What got me was that it was using 32 bit and 16 bit registers for 16 and 8 bit data types... This is what I thought was happening:

  • first value put into memory as, say, 0001 (I was thinking 01).
  • second value (02) loaded into 32 bit register (so it was like, 00000002, I was thinking, 0002)
  • second value shifted left 8 bits (00000200, I was thinking, 0200)
  • first value (0000001, I thought 0001) xor'd into second value (00000201, I thought 0201)
  • 16 bit register put into memory (0201, I was thinking, just 01 again).

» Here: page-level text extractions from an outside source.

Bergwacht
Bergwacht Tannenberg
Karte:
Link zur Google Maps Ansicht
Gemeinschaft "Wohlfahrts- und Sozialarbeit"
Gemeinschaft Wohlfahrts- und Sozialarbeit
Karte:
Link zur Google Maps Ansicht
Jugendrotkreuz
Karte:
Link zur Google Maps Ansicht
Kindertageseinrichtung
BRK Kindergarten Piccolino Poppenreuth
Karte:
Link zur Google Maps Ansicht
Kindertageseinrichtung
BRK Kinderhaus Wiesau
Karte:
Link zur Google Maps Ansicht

I didn't get why it wrote it to memory twice though, or why it was using 32 bit registers (well, actually, my guess is that a 32 bit processor is way faster at working with 32 bit values than it is with 8 and 16 bit values, but that's a totally uneducated guess), so I tried rewriting it:

movl -20(%ebp), %esi       #gets pointer to old_string
movsbw (%edi,%esi),%dx     #old_string[i] -> dx (0001)
movsbw 1(%edi,%esi),%ax    #old_string[i + 1] -> ax (0002)
salw $8, %ax               #shift ax left (0200)
orw %dx, %ax               #or dx into ax (0201)
movw %ax,(%ecx,%ebx,2)     #doesn't write to memory until end

This worked exactly the same.

I don't know if this is an optimization or not (aside from taking one memory write out, which obviously is), but if it is, I know it's not really worth it and didn't gain me anything. In any case, I get what this code is doing now, thanks for the help all.

Carson Myers
See bdonian's comment to Charlie Martin's answer -- it's writing to memory twice in case new_string[i] happens to refer to the same memory location as old_string[i+1] (so-called _aliasing_). You can eliminate the redundant store with the proper use of the C99 keyword 'restrict'.
Adam Rosenfield